TASK TO CARRY OUT
Reproduce the entries so that every line matches the original exactly.

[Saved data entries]
┄┄┄┄┄┄

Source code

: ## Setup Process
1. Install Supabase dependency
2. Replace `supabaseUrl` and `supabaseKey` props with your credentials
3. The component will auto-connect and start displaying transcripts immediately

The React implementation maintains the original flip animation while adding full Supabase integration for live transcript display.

┄┄┄┄┄┄

SOLUTION TO THE EXERCISE
Source code

: ## Setup Process
1. Install Supabase dependency
2. Replace `supabaseUrl` and `supabaseKey` props with your credentials
3. The component will auto-connect and start displaying transcripts immediately

The React implementation maintains the original flip animation while adding full Supabase integration for live transcript display.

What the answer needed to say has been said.